_Activity_: What lines in the entries below contain the word "настоящето"? Copy all of them.

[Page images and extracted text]
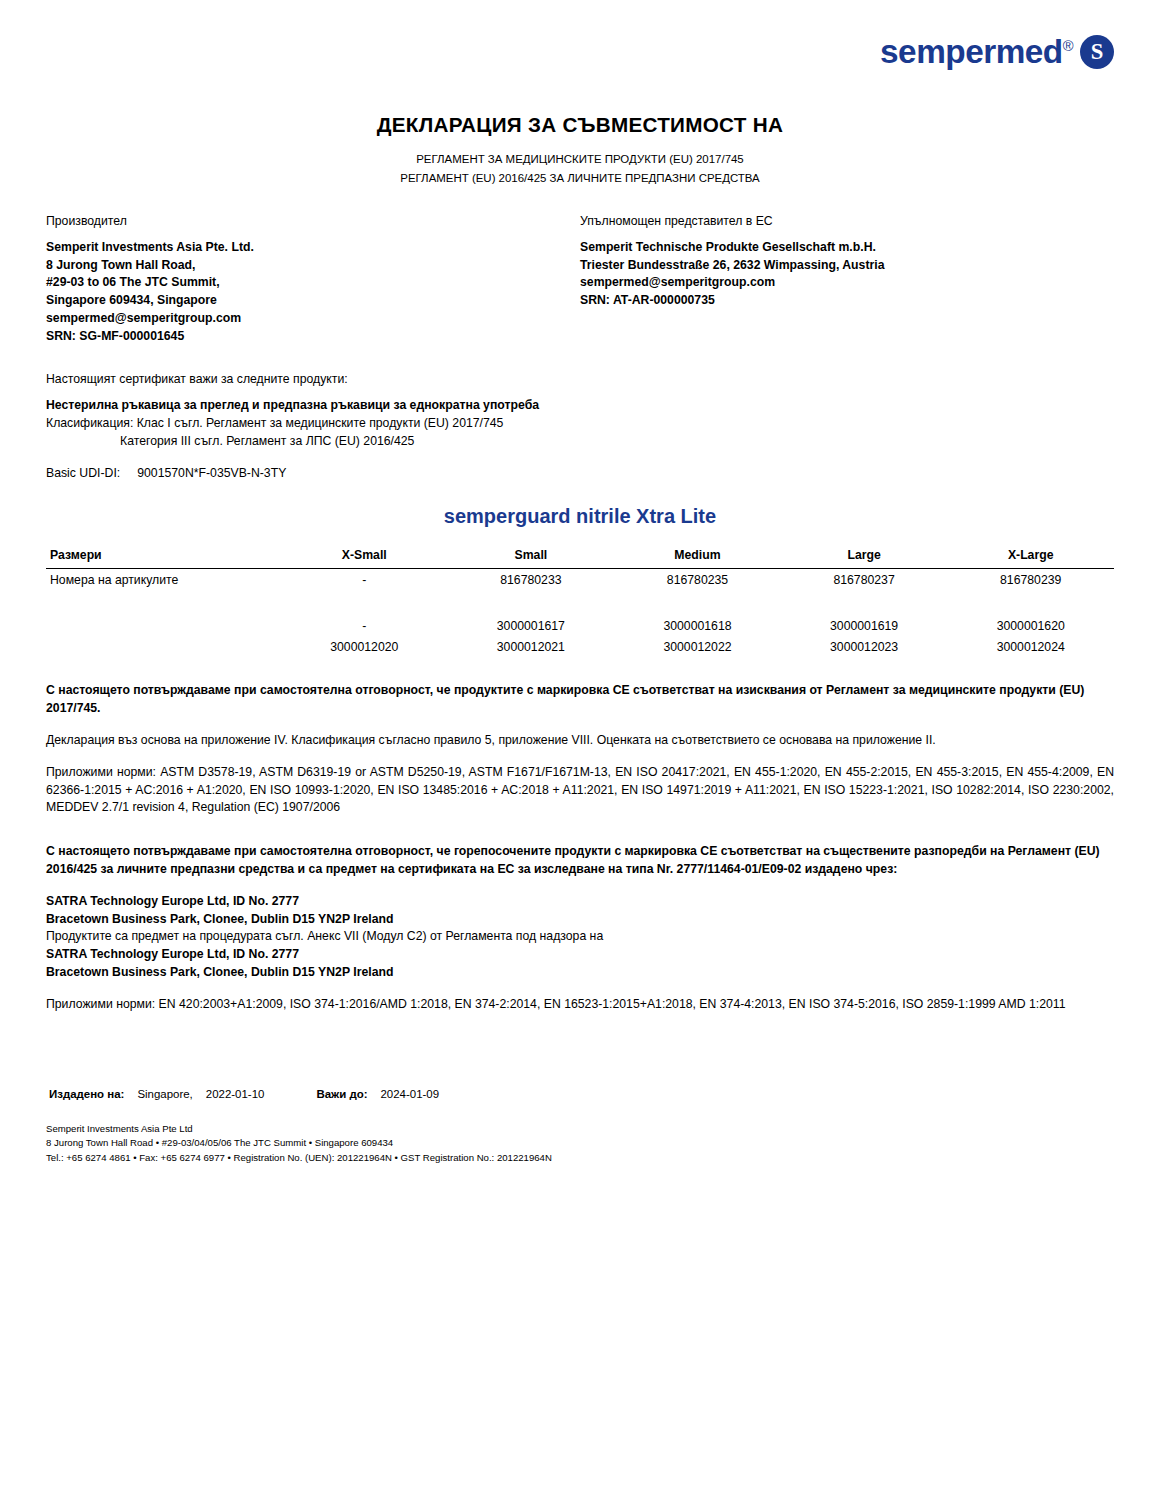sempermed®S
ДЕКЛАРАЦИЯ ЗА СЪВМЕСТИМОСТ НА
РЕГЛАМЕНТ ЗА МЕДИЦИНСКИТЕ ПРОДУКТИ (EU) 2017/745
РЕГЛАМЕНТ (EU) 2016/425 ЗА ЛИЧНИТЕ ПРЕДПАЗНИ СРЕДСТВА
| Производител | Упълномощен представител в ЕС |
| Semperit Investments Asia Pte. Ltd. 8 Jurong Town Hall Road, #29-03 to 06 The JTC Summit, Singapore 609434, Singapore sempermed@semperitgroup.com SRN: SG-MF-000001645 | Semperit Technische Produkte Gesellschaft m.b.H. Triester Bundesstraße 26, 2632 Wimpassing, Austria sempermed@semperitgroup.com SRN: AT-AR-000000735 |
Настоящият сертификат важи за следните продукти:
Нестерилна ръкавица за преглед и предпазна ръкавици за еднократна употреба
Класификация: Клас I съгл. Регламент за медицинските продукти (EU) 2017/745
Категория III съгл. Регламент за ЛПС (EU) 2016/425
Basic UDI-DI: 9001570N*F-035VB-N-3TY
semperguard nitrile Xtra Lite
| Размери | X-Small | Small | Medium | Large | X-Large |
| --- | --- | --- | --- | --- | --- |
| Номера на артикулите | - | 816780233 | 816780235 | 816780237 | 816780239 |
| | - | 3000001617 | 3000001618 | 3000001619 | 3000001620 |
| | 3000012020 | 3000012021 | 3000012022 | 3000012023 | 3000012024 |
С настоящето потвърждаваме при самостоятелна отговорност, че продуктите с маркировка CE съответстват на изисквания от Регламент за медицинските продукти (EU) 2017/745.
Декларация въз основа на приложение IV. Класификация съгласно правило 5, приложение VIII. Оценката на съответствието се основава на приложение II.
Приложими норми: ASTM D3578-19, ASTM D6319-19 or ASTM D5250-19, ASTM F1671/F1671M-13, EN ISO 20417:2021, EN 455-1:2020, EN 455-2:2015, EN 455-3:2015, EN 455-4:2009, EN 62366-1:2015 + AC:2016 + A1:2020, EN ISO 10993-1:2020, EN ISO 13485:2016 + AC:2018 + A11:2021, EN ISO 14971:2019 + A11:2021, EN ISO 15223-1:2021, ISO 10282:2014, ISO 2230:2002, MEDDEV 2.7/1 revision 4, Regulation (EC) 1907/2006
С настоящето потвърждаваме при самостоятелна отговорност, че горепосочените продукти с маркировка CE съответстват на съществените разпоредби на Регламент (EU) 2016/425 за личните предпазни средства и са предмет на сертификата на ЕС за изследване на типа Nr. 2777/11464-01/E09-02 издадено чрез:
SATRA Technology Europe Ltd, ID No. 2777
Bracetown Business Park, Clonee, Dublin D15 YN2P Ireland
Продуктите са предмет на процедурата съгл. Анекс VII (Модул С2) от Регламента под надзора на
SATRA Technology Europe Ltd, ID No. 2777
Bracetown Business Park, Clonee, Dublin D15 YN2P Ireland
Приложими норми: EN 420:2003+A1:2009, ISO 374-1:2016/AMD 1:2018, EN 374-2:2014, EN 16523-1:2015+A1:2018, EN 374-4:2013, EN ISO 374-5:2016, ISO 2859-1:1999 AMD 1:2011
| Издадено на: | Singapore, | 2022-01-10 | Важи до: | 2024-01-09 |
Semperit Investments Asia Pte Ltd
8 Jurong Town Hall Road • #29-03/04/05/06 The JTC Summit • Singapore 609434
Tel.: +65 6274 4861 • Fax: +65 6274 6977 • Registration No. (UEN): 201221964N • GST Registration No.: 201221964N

_Exercise solution_:
С настоящето потвърждаваме при самостоятелна отговорност, че продуктите с маркировка CE съответстват на изисквания от Регламент за медицинските продукти (EU) 2017/745.
С настоящето потвърждаваме при самостоятелна отговорност, че горепосочените продукти с маркировка CE съответстват на съществените разпоредби на Регламент (EU) 2016/425 за личните предпазни средства и са предмет на сертификата на ЕС за изследване на типа Nr. 2777/11464-01/E09-02 издадено чрез:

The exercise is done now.